A facilidade com que os produtores de drogas sintéticas modificam a forma molecular de seus produtos químicos representa um desafio para as autoridades. A lei federal proíbe ligeiras variações de substâncias controladas, chamadas análogas, mas com mais de 400 variedades de canabinoides disponíveis, disseram as autoridades da DEA, e novas surgindo semanalmente, os promotores têm encontrado casos difíceis de provar.

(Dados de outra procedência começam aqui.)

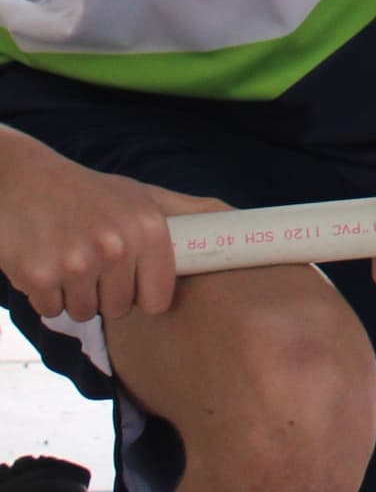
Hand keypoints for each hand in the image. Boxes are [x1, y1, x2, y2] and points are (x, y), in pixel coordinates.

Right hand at [0, 152, 179, 323]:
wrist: (19, 178)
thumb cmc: (86, 192)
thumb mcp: (139, 195)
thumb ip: (185, 213)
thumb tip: (237, 220)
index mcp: (149, 227)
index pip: (158, 300)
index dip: (140, 293)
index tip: (127, 275)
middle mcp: (118, 245)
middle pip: (118, 309)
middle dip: (102, 291)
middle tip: (87, 256)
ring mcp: (78, 262)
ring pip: (84, 312)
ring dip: (72, 293)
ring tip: (64, 253)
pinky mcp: (40, 276)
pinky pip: (50, 310)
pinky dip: (42, 293)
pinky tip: (41, 259)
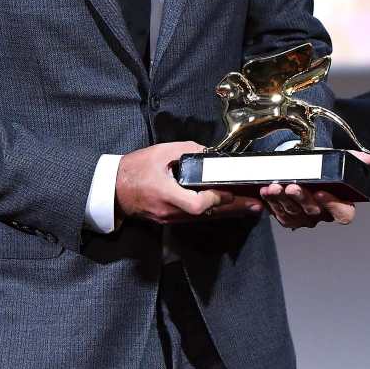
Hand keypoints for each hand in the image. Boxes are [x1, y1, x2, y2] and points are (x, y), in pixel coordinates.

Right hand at [115, 141, 261, 223]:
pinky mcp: (170, 218)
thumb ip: (186, 150)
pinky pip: (196, 217)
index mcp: (167, 194)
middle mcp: (170, 211)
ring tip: (250, 207)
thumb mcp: (160, 152)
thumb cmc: (134, 169)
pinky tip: (228, 208)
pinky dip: (214, 212)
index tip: (230, 191)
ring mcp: (170, 218)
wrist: (112, 189)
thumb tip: (208, 151)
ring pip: (205, 217)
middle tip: (257, 205)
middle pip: (208, 214)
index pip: (197, 205)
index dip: (216, 199)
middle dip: (235, 208)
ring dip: (228, 211)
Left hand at [260, 152, 369, 228]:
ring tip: (274, 186)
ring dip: (282, 199)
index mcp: (341, 204)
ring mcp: (305, 218)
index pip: (343, 214)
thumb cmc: (321, 168)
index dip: (333, 205)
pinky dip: (271, 203)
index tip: (321, 191)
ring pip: (294, 213)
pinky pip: (280, 214)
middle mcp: (323, 214)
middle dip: (301, 198)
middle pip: (314, 211)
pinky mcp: (288, 218)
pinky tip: (266, 191)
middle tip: (292, 186)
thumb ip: (354, 159)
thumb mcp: (338, 160)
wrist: (302, 169)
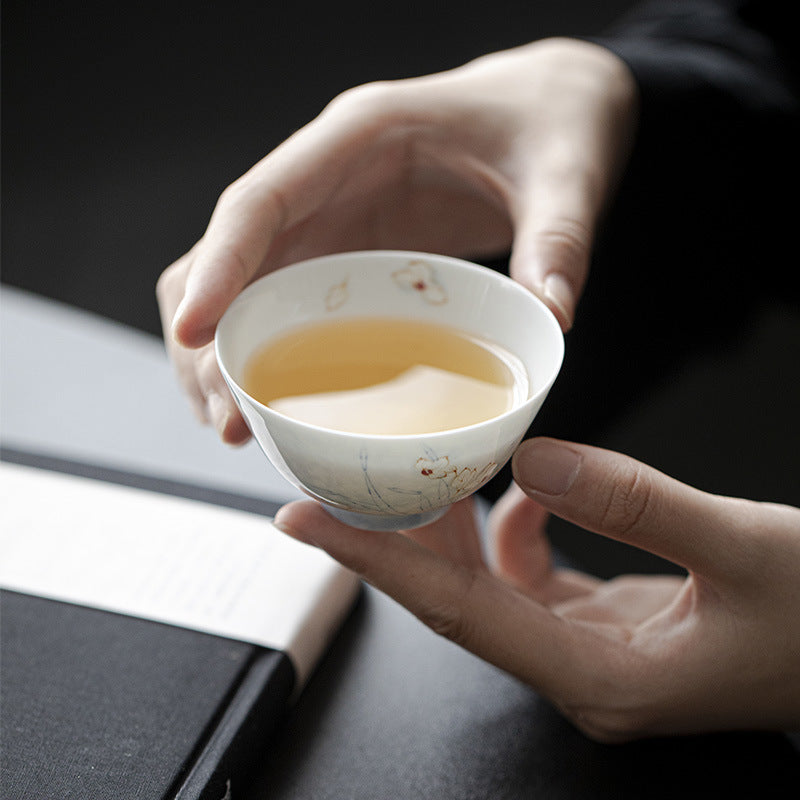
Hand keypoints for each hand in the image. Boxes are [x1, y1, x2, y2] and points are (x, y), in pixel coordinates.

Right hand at [156, 38, 637, 441]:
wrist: (551, 111)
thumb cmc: (548, 122)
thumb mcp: (567, 171)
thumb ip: (559, 237)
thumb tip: (552, 316)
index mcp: (360, 140)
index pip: (259, 202)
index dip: (217, 267)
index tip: (194, 332)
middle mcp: (328, 181)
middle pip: (231, 256)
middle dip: (212, 338)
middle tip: (229, 418)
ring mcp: (332, 220)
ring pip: (241, 285)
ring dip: (224, 355)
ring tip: (236, 426)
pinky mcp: (348, 254)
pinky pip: (282, 303)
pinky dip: (264, 354)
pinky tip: (273, 404)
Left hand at [273, 437, 799, 741]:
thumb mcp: (740, 546)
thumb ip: (634, 504)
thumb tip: (535, 460)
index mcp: (599, 677)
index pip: (455, 612)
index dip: (373, 564)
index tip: (307, 523)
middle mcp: (579, 673)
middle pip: (457, 601)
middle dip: (396, 538)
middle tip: (341, 477)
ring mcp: (588, 654)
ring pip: (489, 586)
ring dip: (455, 529)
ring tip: (424, 470)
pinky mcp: (603, 626)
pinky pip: (531, 576)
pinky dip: (514, 530)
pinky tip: (525, 490)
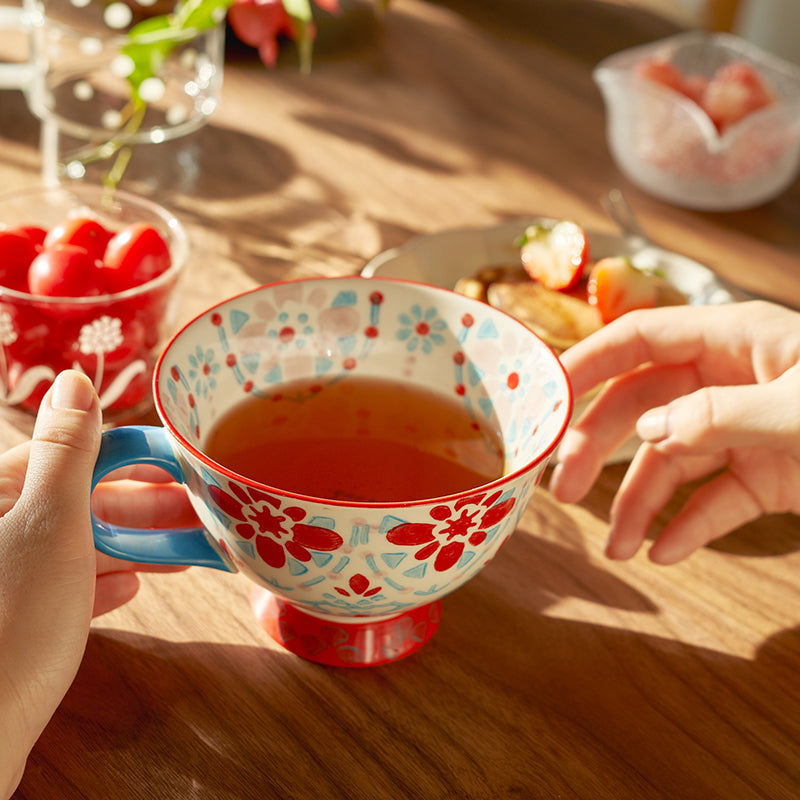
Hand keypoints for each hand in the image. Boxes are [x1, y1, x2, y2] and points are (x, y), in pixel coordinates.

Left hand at [1, 371, 192, 798]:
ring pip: (77, 546)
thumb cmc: (13, 623)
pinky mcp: (12, 619)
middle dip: (144, 509)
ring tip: (186, 549)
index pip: (72, 456)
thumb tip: (73, 380)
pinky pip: (62, 587)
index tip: (179, 463)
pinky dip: (100, 583)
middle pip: (80, 503)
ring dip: (133, 546)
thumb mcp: (50, 523)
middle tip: (201, 512)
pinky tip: (130, 588)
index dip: (131, 457)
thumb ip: (67, 452)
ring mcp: (6, 576)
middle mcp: (0, 529)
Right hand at [549, 301, 799, 564]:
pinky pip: (714, 501)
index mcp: (734, 341)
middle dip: (597, 450)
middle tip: (564, 491)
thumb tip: (649, 432)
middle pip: (640, 407)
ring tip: (619, 549)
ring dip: (638, 504)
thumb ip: (720, 414)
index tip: (545, 396)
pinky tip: (666, 552)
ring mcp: (744, 431)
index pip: (640, 340)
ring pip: (669, 462)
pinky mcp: (766, 477)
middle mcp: (730, 382)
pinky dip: (689, 527)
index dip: (588, 362)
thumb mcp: (798, 408)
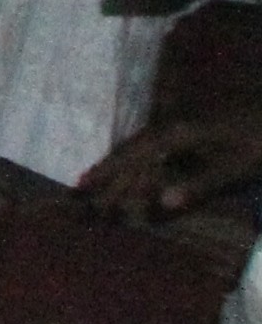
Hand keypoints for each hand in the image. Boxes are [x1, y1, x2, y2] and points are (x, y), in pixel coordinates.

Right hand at [81, 95, 261, 219]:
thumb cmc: (259, 142)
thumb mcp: (236, 166)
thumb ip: (199, 183)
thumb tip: (160, 203)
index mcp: (176, 134)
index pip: (133, 158)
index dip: (109, 175)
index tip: (84, 190)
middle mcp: (169, 125)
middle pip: (130, 150)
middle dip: (106, 171)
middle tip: (79, 189)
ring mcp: (177, 121)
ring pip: (138, 144)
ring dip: (117, 162)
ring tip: (95, 176)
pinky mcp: (188, 123)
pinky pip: (150, 141)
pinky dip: (135, 154)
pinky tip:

"A cocaína é ilegal assim que você a coloca na mesa", disse Albrecht. "Aqui, trata-se de um tipo diferente de traficante –eles olham você nos olhos e lhe dizem o motivo para o produto deles ser legal, em vez de tentar lhe dizer que não têm nada a ver com aquilo."
Por serem incapazes de processar os cidadãos chineses conhecidos por criar e exportar spice, as autoridades americanas passaram a se concentrar em perseguir os atacadistas nos Estados Unidos. Desde o início do ano passado, segundo a DEA, essas operações resultaram na apreensão de 19 toneladas de spice embalada e matéria-prima para criação de mais 5 toneladas, com um valor combinado de rua estimado em centenas de milhões de dólares.
A ligação do spice com a China costuma ser uma surpresa para as famílias de centenas de jovens cujas mortes são atribuídas à substância. Depois que Phil Sisneros, 22, morreu em maio passado depois de fumar uma forma de spice, sua mãe, Elizabeth Manning, checou o notebook dele e encontrou trocas de e-mails com empresas na China, sugerindo que ele estava comprando as substâncias químicas diretamente e produzindo o seu próprio spice.
"Ele conseguiu da mesma forma que você entra online e compra um livro", disse Manning, que vive em Albuquerque. "Você compra algo, mas não sabe o que é e pode ser venenoso."
Enquanto Tian aguarda julgamento na Cadeia do Condado de Kenosha, a uma hora ao norte, em Milwaukee, bolsas reluzentes de ervas continuam sendo vendidas em várias lojas de maconha. Em uma loja, quando lhe foi pedido por algo inquestionavelmente legal, uma balconista estendeu a mão sob o balcão e pegou uma bolsa de 10 gramas de um "novo" pot-pourri, Black Diamond. No verso da embalagem de US$ 48 estava escrito: "Este produto está de acordo com toda a legislação federal e estadual".
"Não é para consumo humano", ela disse.